Nojùcénie : « Héhé, je plaisante, grosse andouille ! »
Elle se jeta sur moi pour me gratifier d’un autre câlin.
Nojùcénie : « Hahaha, j’aurais aimé pouvoir dire que ton odeur m’avait manqué, mais tu pues le sang ! Même après mon sort de soin… »
Étrangement, elle proféra ces remarques en sanglotant.
Lucéard : « Sympa… Tu penses que tu peux te lever ? »
Elle bondit sur ses jambes avant la fin de ma phrase, puis réalisa quelques étirements.
Nojùcénie : « Sans problème ! »
Toujours infatigable…
Nojùcénie : « C’est pas tout ça, mais cette histoire m’a donné une faim obscure ! »
Son jeu de mot était de très mauvais goût, mais j’en souris pendant quelques instants, avant de reprendre mon sérieux.
Lucéard : « Il va falloir attendre un peu. On n’est pas encore en sécurité. »
Pour l’instant, le plus sage serait de rejoindre Léonce et les autres, puis d’aller chercher Ceirios. Mais je ne tiens pas à ce que Nojù nous accompagne, je ne veux pas prendre le risque que…
???: « Je vous confirme que vous êtes loin d’être sortis d’affaire. »
Cette voix éveilla aussitôt un traumatisme en moi. Nojù aussi était pétrifiée par ce que lui évoquais ce rire macabre.
Musmak : « Décidément, tu surpasses encore mes attentes, Lucéard. »
Il était juste à côté de nous.
Je pouvais presque deviner les raisons de l’effroi de Nojù tandis qu’elle se tournait vers cette silhouette. Elle n’osait pas le regarder directement.
Musmak : « Parfait… Tout se passe mieux encore que ce que j’aurais pu imaginer ! J’aurais été déçu de tomber sur le cadavre de l’un de vous deux sans avoir pu assister à ces retrouvailles dramatiques ! »
Mon cœur battait à tout rompre. L’horreur et le dégoût se diffusaient dans tout mon corps.
Ça recommençait.
Cette scène de bonheur éphémère venait brutalement de prendre fin. La mâchoire impitoyable du destin se refermait encore sur nous.
Un sourire monstrueux tirait les traits de notre ultime adversaire.
Au cœur de la cathédrale, il se dressait face à nous. Il prenait plaisir à entendre son rire démoniaque résonner entre les murs. Il n’y avait aucune échappatoire possible.

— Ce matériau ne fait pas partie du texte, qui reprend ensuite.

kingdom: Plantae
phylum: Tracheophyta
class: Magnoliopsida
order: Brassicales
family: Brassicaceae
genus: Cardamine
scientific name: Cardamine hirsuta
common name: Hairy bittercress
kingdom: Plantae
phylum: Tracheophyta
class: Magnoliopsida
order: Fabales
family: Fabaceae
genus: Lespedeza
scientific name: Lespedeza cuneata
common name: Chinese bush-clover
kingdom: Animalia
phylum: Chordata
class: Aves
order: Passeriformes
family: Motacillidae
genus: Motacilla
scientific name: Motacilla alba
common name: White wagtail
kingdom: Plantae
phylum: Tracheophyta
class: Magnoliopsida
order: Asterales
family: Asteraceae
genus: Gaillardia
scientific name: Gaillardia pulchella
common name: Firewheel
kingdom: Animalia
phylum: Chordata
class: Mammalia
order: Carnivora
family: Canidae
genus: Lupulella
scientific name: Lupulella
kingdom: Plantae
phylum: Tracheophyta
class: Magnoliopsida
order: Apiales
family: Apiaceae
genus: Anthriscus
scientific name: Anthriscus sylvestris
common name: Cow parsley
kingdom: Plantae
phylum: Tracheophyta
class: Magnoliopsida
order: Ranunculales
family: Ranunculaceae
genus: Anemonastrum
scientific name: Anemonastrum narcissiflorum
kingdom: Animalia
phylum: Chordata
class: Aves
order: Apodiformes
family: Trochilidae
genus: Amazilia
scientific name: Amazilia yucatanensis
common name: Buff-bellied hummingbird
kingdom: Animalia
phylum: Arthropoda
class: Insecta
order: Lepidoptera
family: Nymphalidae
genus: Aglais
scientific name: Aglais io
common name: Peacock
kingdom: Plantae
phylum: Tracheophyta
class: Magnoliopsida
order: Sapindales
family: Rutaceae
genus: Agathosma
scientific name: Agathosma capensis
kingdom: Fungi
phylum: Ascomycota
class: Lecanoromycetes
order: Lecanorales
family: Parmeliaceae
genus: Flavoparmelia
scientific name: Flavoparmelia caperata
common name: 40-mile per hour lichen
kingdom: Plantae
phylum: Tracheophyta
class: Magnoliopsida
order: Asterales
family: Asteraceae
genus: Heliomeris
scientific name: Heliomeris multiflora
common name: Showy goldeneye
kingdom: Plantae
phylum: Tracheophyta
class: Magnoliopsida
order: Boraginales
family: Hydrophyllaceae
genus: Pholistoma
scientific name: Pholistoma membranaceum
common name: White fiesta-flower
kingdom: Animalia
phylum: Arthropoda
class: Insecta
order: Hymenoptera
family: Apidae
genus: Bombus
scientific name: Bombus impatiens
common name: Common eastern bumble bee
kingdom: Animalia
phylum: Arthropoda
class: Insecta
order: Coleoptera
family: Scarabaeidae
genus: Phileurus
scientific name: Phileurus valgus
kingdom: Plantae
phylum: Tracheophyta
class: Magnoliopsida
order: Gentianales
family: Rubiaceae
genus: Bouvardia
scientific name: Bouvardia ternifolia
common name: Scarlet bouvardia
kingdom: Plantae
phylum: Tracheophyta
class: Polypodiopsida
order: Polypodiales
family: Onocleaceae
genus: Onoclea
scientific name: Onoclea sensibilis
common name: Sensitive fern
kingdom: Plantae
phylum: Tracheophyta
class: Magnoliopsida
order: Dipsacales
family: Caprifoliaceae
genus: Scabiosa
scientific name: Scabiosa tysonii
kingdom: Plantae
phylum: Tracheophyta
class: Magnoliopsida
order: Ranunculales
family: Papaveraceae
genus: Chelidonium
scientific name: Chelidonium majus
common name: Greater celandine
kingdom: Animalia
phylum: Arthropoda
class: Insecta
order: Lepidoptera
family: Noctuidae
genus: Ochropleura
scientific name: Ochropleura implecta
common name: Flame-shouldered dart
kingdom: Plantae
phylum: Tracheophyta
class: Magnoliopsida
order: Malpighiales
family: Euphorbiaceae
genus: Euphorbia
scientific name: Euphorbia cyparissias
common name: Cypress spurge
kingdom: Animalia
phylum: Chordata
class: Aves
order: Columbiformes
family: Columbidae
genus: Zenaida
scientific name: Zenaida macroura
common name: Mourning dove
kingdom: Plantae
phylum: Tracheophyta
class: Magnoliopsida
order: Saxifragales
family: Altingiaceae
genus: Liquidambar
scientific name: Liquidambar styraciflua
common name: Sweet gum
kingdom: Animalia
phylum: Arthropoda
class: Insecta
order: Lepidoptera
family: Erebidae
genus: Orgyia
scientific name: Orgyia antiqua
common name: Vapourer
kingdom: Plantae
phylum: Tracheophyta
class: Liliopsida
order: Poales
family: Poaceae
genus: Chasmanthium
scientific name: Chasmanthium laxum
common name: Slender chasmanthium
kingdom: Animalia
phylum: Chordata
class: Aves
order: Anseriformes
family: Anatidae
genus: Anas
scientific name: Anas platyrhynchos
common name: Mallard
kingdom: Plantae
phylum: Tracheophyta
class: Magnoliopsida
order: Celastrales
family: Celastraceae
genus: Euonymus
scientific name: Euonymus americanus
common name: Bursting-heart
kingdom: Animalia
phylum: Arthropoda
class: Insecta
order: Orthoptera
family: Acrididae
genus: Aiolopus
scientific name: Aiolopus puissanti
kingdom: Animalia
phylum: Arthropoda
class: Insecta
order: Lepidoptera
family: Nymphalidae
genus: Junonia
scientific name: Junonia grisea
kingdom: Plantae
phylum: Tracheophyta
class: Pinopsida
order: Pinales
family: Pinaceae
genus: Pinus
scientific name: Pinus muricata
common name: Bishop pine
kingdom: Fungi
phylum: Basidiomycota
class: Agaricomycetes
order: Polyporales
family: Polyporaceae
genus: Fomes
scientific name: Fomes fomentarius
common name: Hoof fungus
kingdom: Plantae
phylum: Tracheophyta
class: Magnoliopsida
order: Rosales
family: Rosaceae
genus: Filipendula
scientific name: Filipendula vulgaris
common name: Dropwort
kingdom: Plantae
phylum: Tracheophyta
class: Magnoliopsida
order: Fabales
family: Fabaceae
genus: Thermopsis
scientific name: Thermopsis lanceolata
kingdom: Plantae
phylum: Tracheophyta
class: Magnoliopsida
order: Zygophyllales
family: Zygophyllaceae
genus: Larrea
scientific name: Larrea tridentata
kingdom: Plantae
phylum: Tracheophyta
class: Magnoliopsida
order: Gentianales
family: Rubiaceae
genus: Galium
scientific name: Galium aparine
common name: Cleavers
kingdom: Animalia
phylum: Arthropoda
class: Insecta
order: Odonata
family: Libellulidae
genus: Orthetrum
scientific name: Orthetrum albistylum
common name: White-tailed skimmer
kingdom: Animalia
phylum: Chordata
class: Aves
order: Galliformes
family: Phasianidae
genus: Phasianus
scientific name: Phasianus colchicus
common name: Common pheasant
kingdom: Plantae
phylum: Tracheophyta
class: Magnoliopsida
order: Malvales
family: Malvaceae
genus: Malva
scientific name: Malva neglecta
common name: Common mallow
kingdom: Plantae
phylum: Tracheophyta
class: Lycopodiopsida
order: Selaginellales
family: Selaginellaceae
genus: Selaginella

Musmak léchait goulûment l’un des sabres qu’il venait de dégainer, comme pour tenter de nous intimider davantage. Il ne pouvait contenir son excitation, et serra son poing devant lui, révélant sous la lune la marque funeste des empereurs.
Musmak : « Qu’espérais-tu, Lucéard ? Je serai celui qui en finira avec toi, personnellement. Ta dernière nuit ne fait que commencer.»